* Aufgabenliste:
(a) Gib bitte aus dem Text zur Cannabis-Legalisierung den Abschnitt wieder, der mit den Worten „Der Vorsitzende der“ beginnt und mit „sei völlig unzureichend.“ endet.
(b) Übersetze diesen Satz aus dem Text zur Cannabis-Legalisierung ins Englische: »Vor allem im Straßenverkehr befürchtet Wendt fatale Folgen: „Wenn demnächst auch noch Bekiffte am Straßenverkehr teilnehmen, bekommen wir ein Problem.“«

* Untersuchter Text:
Gewaltdelikte: Polizei warnt vor Cannabis-Legalisierung
Bedenken meldeten auch die deutschen Polizeigewerkschaften an. Sie warnten die Unterhändler von SPD, Grünen und FDP vor einer Legalisierung des Kiffens. Der Bundesvorsitzende der Gewerkschaft der Polizei (GdP), Oliver Malchow, sagte der „NOZ“, es mache keinen Sinn, neben dem legalen, aber gefährlichen Alkohol die Tür für eine weitere „gefährliche und oft verharmloste“ Droge zu öffnen. Es müsse „Schluss damit sein, den Joint schönzureden“, sagte er.
Der Vorsitzende der Deutschen Polizeigewerkschaft (DPolG), Rainer Wendt, sagte der Zeitung, Cannabis sei nicht nur eine gefährliche Einstiegsdroge, sondern wegen der Unkontrollierbarkeit der Zusammensetzung insbesondere für junge Menschen eine Gefahr. Vor allem im Straßenverkehr befürchtet Wendt fatale Folgen: „Wenn demnächst auch noch Bekiffte am Straßenverkehr teilnehmen, bekommen wir ein Problem.“ Schon jetzt komme es wegen Cannabis-Konsums immer wieder zu Unfällen mit Verletzten; die Kontrolle durch die Polizei sei völlig unzureichend.

* Einträge:
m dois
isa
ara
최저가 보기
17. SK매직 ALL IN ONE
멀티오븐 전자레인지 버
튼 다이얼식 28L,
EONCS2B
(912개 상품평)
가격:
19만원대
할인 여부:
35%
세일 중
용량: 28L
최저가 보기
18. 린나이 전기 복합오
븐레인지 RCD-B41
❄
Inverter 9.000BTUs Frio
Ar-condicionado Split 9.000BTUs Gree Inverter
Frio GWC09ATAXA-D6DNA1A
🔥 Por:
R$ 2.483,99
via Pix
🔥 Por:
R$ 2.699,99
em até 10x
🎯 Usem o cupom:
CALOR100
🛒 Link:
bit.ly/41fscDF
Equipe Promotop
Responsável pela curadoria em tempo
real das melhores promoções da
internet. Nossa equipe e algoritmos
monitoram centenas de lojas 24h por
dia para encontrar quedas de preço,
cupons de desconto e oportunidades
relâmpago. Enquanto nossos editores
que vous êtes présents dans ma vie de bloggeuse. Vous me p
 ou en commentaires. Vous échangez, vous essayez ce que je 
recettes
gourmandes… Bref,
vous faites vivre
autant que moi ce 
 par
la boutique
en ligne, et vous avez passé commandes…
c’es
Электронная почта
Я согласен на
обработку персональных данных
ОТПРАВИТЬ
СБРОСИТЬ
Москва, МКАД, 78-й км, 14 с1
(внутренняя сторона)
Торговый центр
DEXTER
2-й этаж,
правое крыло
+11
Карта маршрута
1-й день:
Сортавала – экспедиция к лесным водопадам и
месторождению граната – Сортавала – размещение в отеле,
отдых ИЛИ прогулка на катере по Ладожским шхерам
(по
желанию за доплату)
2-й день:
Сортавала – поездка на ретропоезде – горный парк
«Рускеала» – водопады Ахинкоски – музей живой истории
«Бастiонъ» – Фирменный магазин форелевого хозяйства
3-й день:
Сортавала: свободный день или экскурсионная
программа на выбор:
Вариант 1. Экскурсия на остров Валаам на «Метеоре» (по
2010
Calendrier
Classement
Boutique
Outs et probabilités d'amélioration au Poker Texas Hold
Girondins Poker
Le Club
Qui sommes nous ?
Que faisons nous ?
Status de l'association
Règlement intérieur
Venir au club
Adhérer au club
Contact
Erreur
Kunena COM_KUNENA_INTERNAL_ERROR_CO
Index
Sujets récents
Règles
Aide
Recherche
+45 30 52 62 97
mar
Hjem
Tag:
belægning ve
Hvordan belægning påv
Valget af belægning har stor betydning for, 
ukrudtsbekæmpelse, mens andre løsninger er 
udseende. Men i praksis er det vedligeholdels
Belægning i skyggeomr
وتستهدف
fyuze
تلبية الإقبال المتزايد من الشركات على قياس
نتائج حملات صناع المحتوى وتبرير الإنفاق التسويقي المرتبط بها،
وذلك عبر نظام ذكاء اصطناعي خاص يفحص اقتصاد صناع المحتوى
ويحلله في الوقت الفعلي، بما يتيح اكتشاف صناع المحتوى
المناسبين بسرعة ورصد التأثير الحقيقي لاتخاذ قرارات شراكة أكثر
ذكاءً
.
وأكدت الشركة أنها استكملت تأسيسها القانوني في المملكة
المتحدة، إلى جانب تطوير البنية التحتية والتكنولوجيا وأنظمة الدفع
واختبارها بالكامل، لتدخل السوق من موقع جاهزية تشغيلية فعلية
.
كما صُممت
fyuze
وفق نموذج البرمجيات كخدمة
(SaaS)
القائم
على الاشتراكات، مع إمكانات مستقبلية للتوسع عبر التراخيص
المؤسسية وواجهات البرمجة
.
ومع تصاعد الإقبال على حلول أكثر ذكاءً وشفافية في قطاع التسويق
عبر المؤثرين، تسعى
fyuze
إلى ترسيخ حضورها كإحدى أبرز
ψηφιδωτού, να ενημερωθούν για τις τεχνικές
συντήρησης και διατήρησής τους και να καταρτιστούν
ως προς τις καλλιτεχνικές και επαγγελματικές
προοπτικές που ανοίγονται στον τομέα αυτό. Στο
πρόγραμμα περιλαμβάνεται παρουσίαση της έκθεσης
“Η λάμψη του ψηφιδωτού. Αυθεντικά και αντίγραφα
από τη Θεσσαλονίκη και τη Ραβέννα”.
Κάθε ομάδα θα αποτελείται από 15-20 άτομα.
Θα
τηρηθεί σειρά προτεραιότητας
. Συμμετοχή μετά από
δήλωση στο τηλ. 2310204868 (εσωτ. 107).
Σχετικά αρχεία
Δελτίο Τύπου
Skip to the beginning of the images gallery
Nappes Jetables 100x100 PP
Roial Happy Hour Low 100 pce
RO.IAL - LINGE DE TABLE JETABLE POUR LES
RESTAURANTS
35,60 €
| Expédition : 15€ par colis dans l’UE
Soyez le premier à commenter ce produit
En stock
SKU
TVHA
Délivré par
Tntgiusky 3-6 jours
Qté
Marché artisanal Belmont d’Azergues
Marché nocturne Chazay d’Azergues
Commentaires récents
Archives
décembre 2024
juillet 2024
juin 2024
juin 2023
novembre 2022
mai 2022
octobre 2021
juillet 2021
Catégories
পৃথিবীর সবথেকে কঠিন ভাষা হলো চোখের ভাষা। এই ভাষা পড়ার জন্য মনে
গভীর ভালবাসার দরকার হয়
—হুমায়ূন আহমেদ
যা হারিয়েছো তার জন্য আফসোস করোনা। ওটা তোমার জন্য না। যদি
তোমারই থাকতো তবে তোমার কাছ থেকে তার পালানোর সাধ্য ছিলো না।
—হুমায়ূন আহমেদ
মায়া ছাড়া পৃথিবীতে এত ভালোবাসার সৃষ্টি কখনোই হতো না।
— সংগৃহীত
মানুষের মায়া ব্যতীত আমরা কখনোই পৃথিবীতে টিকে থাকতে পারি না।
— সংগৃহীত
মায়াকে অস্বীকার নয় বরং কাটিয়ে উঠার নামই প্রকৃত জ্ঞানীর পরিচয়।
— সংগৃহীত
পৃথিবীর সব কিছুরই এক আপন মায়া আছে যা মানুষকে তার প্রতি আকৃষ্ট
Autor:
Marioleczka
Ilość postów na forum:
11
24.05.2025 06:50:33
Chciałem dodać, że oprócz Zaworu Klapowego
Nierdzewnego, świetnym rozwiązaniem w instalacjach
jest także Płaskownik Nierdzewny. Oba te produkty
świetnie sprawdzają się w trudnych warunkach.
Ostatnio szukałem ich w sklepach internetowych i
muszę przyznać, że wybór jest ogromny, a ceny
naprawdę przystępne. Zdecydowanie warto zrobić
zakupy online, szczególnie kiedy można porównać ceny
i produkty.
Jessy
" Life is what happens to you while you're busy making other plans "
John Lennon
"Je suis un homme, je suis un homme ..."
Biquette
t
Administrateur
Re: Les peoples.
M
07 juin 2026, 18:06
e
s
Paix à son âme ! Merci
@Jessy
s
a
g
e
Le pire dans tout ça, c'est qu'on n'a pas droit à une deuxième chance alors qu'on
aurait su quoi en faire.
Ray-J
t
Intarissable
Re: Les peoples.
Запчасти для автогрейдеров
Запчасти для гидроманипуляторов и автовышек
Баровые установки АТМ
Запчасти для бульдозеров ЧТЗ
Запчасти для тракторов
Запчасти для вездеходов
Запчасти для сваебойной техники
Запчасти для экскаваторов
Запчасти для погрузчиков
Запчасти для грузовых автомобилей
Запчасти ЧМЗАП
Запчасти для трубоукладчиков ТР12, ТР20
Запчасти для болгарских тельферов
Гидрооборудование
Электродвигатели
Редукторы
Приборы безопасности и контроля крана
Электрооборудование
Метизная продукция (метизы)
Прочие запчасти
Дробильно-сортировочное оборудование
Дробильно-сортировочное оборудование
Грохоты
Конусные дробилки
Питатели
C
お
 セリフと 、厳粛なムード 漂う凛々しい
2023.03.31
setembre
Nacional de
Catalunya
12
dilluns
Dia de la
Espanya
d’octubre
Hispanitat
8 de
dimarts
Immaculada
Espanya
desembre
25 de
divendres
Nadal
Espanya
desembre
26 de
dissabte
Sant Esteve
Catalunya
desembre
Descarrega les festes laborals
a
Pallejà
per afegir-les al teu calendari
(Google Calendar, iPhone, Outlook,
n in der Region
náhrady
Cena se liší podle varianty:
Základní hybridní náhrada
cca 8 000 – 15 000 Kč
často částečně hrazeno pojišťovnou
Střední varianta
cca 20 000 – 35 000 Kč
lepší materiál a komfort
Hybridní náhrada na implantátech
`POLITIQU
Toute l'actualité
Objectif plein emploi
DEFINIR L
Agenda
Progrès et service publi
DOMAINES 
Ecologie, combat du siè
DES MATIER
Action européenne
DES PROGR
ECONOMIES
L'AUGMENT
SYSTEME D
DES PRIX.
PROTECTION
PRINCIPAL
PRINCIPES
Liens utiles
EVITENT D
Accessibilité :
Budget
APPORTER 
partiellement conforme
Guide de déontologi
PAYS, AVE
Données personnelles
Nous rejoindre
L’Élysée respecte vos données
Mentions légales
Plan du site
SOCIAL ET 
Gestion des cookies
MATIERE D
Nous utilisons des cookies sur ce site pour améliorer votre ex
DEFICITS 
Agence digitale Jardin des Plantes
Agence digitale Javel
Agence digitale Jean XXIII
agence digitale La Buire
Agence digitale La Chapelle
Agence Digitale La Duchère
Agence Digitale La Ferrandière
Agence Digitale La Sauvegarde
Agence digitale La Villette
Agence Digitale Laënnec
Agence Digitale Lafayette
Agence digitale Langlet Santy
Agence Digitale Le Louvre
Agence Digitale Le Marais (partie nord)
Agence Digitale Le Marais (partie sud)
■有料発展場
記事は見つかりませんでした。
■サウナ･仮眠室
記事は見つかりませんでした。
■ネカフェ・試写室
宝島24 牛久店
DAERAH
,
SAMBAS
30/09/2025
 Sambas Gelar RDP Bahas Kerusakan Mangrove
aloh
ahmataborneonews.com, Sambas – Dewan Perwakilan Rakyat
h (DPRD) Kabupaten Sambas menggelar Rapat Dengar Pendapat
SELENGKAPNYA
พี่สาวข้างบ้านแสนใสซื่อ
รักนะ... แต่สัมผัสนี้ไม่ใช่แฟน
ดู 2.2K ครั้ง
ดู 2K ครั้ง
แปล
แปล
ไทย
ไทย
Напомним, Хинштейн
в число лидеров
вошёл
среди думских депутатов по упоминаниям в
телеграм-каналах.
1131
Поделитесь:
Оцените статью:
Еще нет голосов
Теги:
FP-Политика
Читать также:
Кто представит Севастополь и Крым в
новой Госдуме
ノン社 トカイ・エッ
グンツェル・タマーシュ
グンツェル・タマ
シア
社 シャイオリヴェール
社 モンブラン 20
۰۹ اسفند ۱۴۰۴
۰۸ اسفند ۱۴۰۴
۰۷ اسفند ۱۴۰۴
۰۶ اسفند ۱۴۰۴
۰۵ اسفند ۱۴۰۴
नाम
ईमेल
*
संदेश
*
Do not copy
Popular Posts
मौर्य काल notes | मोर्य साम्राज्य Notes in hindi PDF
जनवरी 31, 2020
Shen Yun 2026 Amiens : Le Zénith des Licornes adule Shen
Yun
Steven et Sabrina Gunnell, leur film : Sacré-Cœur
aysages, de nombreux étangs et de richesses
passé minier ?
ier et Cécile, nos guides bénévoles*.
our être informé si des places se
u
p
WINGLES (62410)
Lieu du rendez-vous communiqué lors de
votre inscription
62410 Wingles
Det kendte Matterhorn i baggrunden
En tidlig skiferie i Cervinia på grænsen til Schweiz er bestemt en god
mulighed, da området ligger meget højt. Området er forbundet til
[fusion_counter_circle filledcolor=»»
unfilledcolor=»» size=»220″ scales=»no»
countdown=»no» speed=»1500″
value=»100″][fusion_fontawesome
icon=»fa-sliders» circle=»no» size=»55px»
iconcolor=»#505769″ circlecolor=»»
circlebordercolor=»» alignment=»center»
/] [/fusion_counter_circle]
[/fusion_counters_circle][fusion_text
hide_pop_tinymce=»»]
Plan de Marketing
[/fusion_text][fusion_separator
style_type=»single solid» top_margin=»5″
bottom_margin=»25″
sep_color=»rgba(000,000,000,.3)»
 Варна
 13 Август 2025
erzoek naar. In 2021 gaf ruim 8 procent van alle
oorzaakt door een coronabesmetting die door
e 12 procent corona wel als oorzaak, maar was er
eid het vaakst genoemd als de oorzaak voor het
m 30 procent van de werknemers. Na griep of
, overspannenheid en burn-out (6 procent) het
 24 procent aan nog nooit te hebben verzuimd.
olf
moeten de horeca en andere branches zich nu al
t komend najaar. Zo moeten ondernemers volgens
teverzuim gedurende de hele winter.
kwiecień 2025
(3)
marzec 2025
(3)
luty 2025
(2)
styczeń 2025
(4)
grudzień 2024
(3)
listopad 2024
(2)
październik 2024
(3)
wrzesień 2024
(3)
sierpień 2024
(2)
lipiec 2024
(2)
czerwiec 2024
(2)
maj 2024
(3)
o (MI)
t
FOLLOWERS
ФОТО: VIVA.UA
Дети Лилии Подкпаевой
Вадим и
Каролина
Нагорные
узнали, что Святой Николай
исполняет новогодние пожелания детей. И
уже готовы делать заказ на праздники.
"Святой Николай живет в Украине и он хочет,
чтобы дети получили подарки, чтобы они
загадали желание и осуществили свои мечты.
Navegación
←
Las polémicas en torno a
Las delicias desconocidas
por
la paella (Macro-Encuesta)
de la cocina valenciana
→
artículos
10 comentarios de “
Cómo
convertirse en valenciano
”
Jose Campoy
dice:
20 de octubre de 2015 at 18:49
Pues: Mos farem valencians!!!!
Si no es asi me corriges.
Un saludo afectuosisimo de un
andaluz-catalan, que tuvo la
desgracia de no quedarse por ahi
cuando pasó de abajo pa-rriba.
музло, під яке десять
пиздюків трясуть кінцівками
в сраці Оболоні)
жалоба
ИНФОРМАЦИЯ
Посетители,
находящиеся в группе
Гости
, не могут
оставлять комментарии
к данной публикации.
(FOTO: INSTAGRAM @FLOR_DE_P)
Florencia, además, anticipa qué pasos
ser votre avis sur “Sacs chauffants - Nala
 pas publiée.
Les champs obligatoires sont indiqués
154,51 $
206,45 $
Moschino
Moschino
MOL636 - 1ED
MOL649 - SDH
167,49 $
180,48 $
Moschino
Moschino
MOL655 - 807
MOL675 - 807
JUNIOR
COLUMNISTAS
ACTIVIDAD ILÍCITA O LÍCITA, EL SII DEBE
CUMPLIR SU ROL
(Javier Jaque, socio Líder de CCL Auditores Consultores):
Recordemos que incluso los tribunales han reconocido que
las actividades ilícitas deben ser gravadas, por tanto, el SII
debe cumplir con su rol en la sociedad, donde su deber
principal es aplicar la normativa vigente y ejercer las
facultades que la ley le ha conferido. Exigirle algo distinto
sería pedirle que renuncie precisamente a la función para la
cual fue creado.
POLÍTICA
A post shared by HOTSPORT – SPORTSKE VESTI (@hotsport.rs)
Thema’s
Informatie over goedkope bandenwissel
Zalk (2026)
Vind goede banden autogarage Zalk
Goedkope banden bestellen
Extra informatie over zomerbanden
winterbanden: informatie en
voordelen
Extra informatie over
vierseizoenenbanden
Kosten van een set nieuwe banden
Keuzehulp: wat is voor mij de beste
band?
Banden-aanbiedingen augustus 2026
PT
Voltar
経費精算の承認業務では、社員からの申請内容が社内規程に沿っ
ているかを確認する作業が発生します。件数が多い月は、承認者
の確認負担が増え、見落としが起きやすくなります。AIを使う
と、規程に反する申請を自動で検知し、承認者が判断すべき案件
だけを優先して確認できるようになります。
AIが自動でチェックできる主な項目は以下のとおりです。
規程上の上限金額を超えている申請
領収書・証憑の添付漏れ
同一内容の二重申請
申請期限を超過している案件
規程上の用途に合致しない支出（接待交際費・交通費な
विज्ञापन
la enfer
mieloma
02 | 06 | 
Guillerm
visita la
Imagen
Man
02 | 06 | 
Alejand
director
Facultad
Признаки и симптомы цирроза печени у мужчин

* Erwartete Lösungen:
(a)
Der Vorsitzende der Deutschen Polizeigewerkschaft (DPolG), Rainer Wendt, sagte der Zeitung, Cannabis sei nicht nur eine gefährliche Einstiegsdroge, sondern wegen der Unkontrollierbarkeit der Zusammensetzung insbesondere für junge Menschen eine Gefahr. Vor allem im Straßenverkehr befürchtet Wendt fatale Folgen: „Wenn demnächst auch noch Bekiffte am Straßenverkehr teilnehmen, bekommen wir ein Problem.“ Schon jetzt komme es wegen Cannabis-Konsums immer wieder zu Unfällen mit Verletzten; die Kontrolle durch die Polizei sei völlig unzureichend.

(b) Above all, Wendt fears fatal consequences in road traffic: "If stoned people are soon on the roads as well, we will have a problem."